--- Extracted material Enclosed Below ---

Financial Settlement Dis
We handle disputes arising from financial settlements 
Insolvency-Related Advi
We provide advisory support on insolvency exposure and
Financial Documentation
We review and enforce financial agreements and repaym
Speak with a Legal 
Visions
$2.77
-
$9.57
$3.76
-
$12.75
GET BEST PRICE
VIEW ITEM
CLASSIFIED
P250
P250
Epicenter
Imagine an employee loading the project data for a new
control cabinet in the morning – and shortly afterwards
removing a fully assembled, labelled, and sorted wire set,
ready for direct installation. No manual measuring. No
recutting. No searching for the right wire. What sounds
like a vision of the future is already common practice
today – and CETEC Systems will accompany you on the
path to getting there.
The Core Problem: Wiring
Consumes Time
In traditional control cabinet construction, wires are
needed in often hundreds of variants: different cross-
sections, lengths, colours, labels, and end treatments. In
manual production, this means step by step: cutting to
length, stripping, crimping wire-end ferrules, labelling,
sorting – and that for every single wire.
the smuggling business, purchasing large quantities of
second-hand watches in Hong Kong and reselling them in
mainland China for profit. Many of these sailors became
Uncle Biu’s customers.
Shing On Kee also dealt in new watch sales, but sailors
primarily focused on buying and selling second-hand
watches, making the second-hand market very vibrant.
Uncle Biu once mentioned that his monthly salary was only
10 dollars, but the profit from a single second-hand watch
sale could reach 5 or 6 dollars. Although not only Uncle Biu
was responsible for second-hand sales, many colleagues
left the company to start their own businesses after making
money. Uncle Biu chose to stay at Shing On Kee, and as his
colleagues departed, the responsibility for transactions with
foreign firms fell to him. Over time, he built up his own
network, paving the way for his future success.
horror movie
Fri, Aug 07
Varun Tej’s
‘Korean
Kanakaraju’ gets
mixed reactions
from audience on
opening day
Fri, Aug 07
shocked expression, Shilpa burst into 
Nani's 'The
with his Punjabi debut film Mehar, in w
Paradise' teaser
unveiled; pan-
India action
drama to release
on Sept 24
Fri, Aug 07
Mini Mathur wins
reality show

--- End of Enclosed Extracted material ---

Exercise prompt: When a line contains the string "making", copy it from the records.

Solution for this exercise:
watches, making the second-hand market very vibrant.
left the company to start their own businesses after making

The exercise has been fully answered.